Sie ist spürbar die Veränderung, die durch die Kitas weht. Leitungen, pädagogische Fachkräfte, Fachkräfteverbände, Initiativen aus Wissenschaft und Praxis und Bildungsexpert*innen möchten das Bildungssystem Kita verändern beziehungsweise sind schon auf dem Weg. In diesem Buch haben sich verschiedene Autor*innen zusammengetan, die den Gedanken der Veränderung, ihre Vision einer Bildungswelt in Kindertageseinrichtungen, beschreiben. In dem Buch geht es um die Frage, welche Bildung wollen wir für unser Kinder in der Kita? Die Autor*innen zeigen neue Wege auf und machen Mut alte Pfade zu verlassen und miteinander die Kita(r)evolution zu gestalten.

AutorIn oder HerausgeberIn

Kathrin Hohmann studierte Erziehung und Bildung im Kindesalter (BA) und soziale Arbeit mit dem Schwerpunkt Familie (MA). Sie betreibt den Blog, www.kindheiterleben, und den gleichnamigen Podcast. Sie führt im Podcast vom niedersächsischen Institut für frühe Bildung (nifbe) „Auf die ersten Jahre kommt es an“ Experteninterviews und ist Mitbegründerin der Bo-Akademie, Beraterin, Referentin und Autorin.

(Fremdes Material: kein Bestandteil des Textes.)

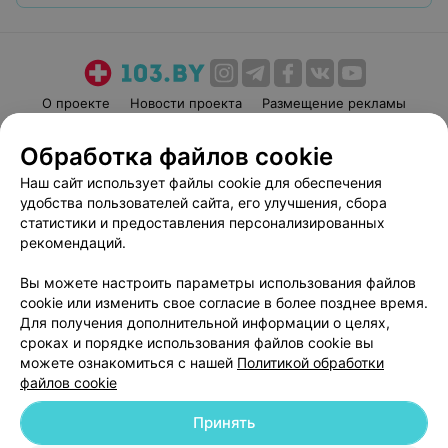
О проекте
Новости проекта
Размещение рекламы
Медицинский маркетинг
Публичный договор
Обработка файлов cookie
Пользовательское соглашение
Способы оплаты
Наш сайт использует файлы cookie для обеспечения
Вакансии
Партнеры
удобства пользователей сайта, его улучшения, сбора
Написать руководителю 103.by
статистики и предоставления персонализированных
рекомендаций.
Написать в поддержку
Персональные настройки cookie
Вы можете настроить параметры использования файлов
Обработка персональных данных
cookie или изменить свое согласие в более позднее время.
Для получения дополнительной информации о целях,
сроках и порядке использования файлов cookie вы
можете ознакомиться с нашей
Политикой обработки
файлов cookie
Принять
© 2026 ООО «Артокс Лаб», УНП 191700409
| 220012, Республика Беларусь,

Lea Wedewardt ist Kindheitspädagogin (BA) und hat Praxisforschung in Sozialer Arbeit und Pädagogik (MA) studiert. Sie betreibt den Blog, www.beduerfnisorientierte-paedagogik.de, sowie den gleichnamigen Podcast. Sie ist Mitbegründerin der Bo-Akademie, Referentin und Autorin.

Fea Finger ist Kindheitspädagogin (BA), stellvertretende Leitung, Referentin, Podcasterin (Fea’s naive Welt), Beraterin und Autorin.

Christin Füchtenschneider ist systemische Beraterin (DGSF), Supervisorin (SG), Referentin und Kindheitspädagogin (BA).

Hannah Vasiliadis ist Trainerin, Referentin, Dozentin, Coach und Autorin für pädagogische Fachkräfte.

Hergen Sasse ist Referent im betrieblichen Gesundheitsmanagement mit Schwerpunkt Konfliktmanagement, Kommunikationscoach und Deeskalationstrainer. Er arbeitete als Erzieher und Lehrer und unterhält auf You Tube den Kanal #sozialundstark.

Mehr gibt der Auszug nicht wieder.